### [EXERCISE INSTRUCTIONS]
Word for word, print each record, dropping any image it holds.
>>>>>
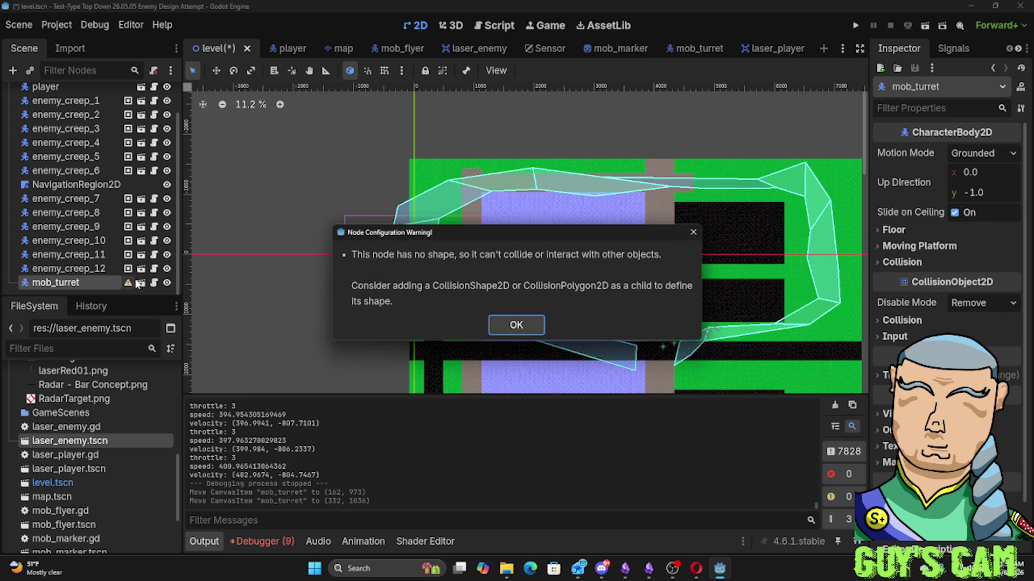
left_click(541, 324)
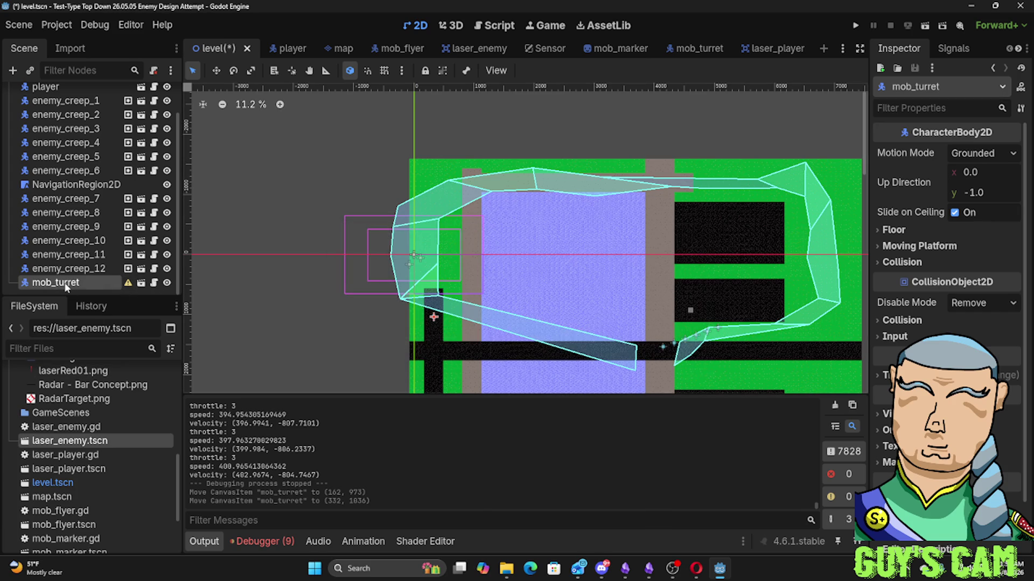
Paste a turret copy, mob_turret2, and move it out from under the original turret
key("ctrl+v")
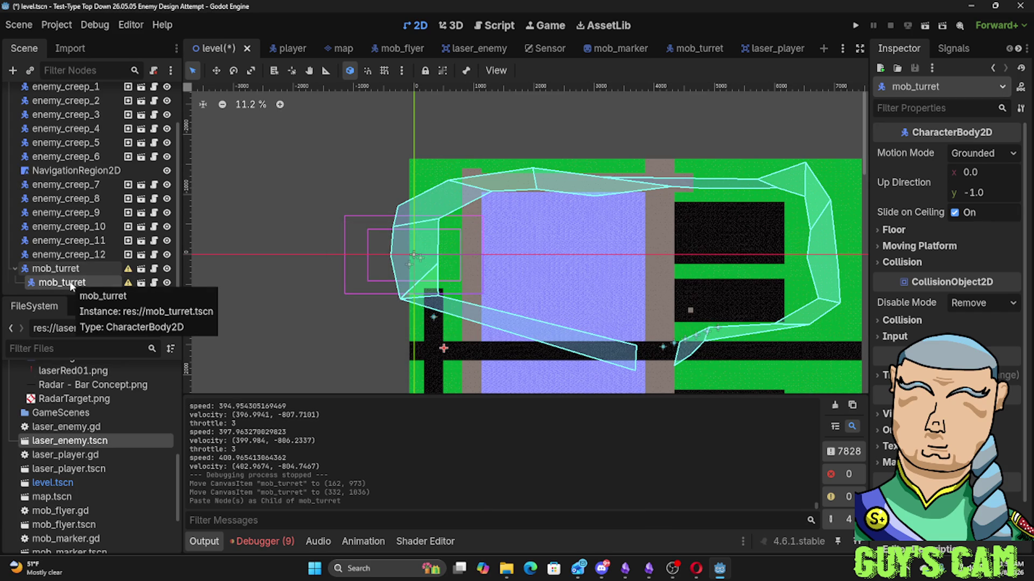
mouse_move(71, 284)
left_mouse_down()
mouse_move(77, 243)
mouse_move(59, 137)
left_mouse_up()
<<<<<
### [EXERCISE RESPONSE]
left_click(541, 324)
Paste a turret copy, mob_turret2, and move it out from under the original turret
key("ctrl+v")
mouse_move(71, 284)
left_mouse_down()
mouse_move(77, 243)
mouse_move(59, 137)
left_mouse_up()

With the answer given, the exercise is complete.